▸ Exercise:
Every entry below should appear in the answer exactly as written, apart from the pictures.

· · · ·

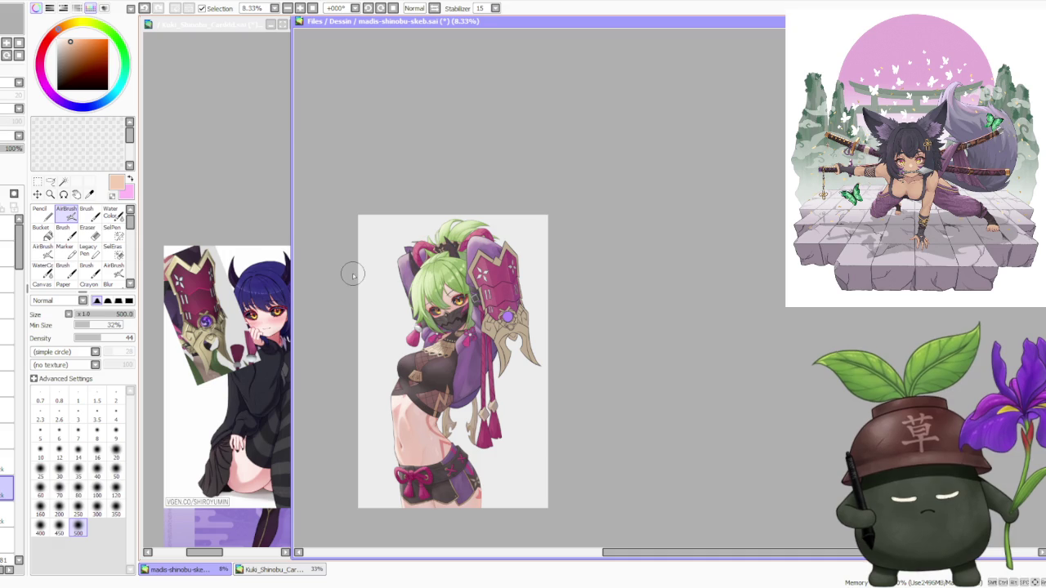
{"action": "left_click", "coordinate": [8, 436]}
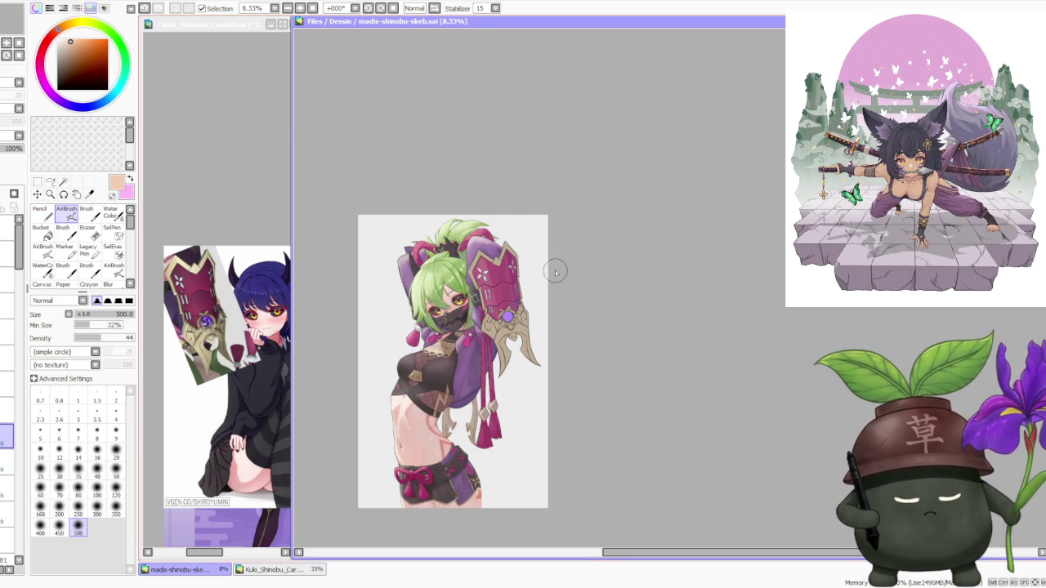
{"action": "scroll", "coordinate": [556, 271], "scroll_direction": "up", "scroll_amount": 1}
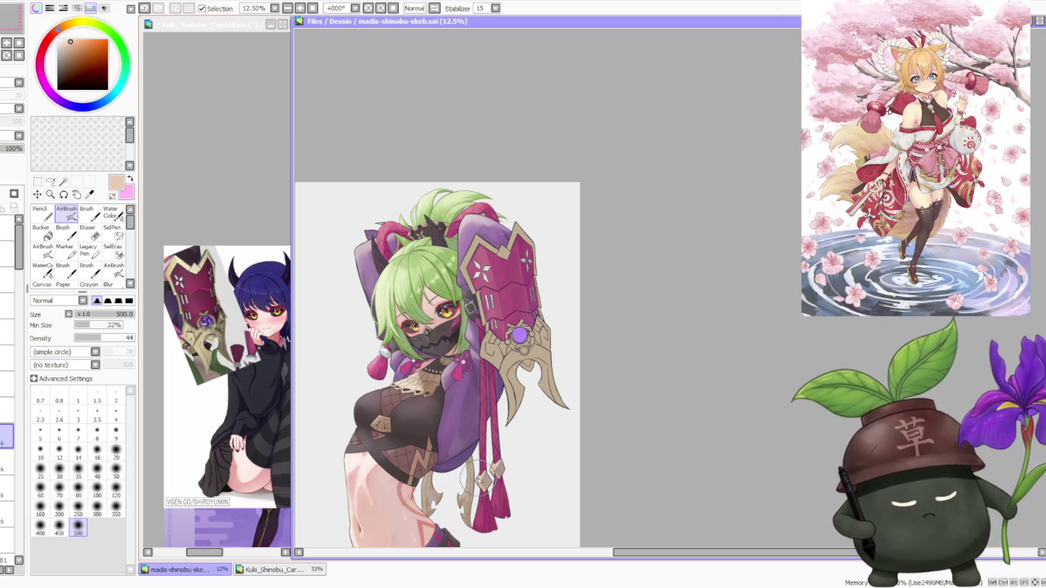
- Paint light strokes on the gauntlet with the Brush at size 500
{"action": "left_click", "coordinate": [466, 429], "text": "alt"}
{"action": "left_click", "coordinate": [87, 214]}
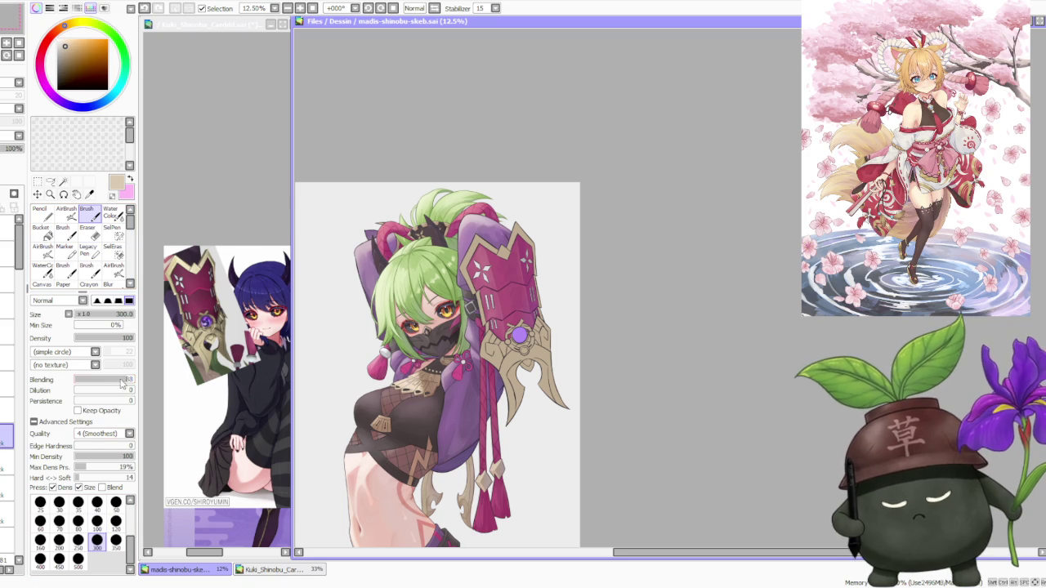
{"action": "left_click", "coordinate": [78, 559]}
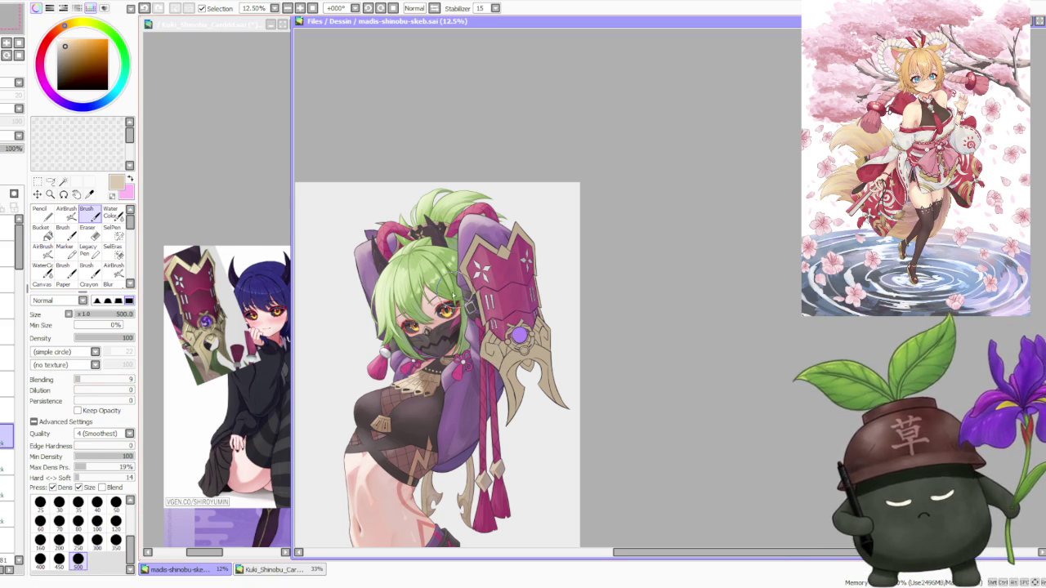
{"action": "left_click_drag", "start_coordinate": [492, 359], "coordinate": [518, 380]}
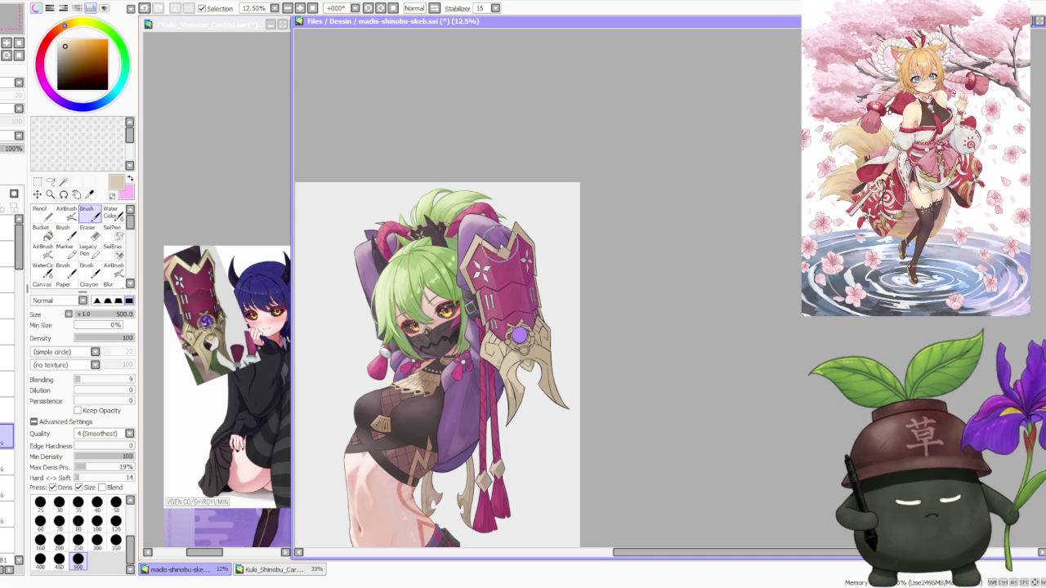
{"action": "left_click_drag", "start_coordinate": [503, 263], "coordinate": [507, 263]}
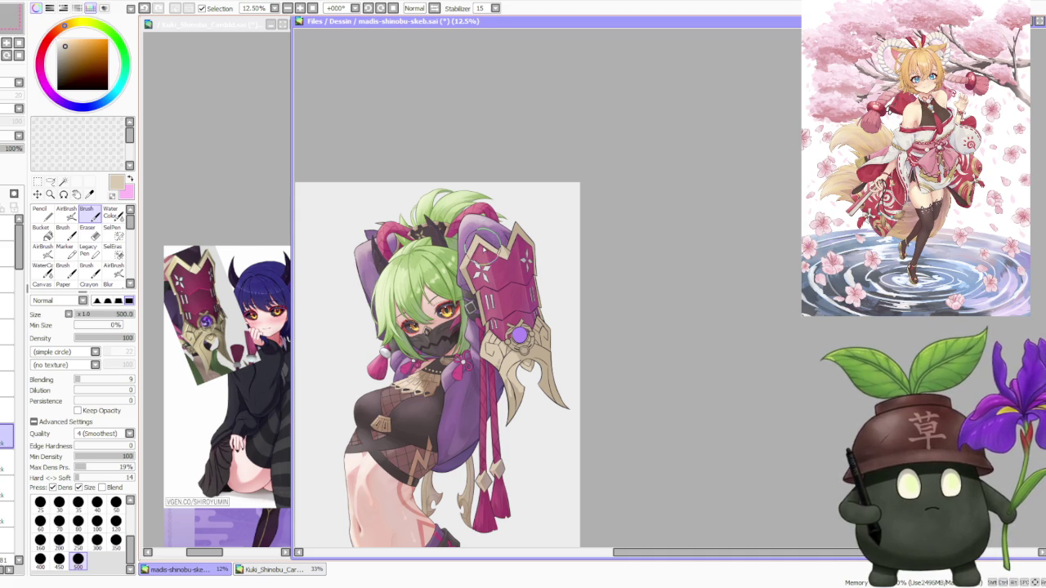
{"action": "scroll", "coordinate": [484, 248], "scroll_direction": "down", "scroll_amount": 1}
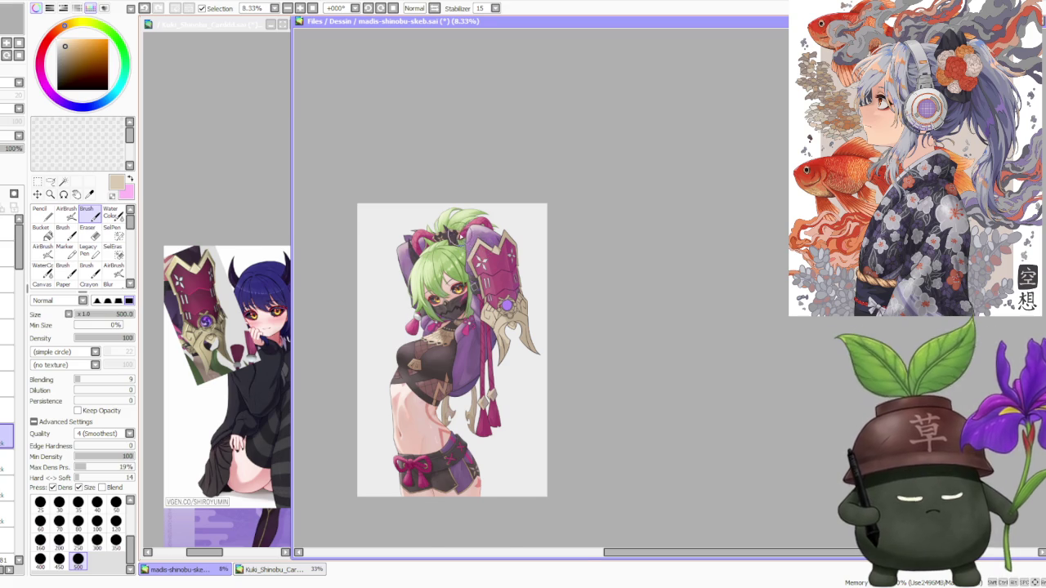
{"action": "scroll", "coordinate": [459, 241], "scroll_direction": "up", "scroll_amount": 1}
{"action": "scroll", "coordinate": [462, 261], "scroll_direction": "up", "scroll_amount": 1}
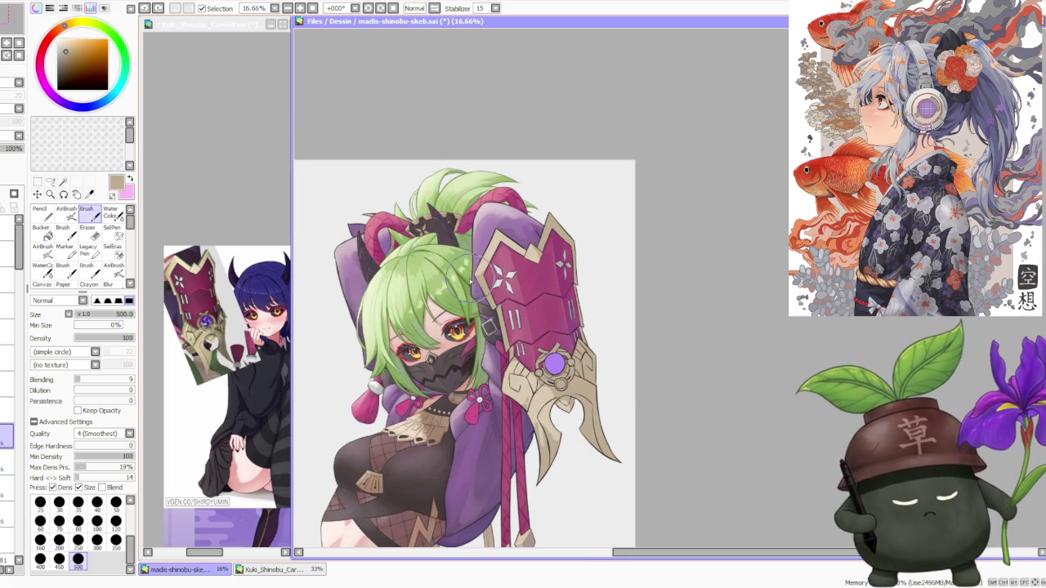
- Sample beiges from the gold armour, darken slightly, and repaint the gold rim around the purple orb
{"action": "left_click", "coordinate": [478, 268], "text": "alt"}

· · · ·

▸ Response box:
{"action": "left_click", "coordinate": [8, 436]}
{"action": "scroll", "coordinate": [556, 271], "scroll_direction": "up", "scroll_amount": 1}
- Paint light strokes on the gauntlet with the Brush at size 500
{"action": "left_click", "coordinate": [466, 429], "text": "alt"}
{"action": "left_click", "coordinate": [87, 214]}
{"action": "left_click", "coordinate": [78, 559]}
{"action": "left_click_drag", "start_coordinate": [492, 359], "coordinate": [518, 380]}
{"action": "left_click_drag", "start_coordinate": [503, 263], "coordinate": [507, 263]}
{"action": "scroll", "coordinate": [484, 248], "scroll_direction": "down", "scroll_amount": 1}
{"action": "scroll", "coordinate": [459, 241], "scroll_direction": "up", "scroll_amount": 1}
{"action": "scroll", "coordinate": [462, 261], "scroll_direction": "up", "scroll_amount": 1}
- Sample beiges from the gold armour, darken slightly, and repaint the gold rim around the purple orb
{"action": "left_click", "coordinate": [478, 268], "text": "alt"}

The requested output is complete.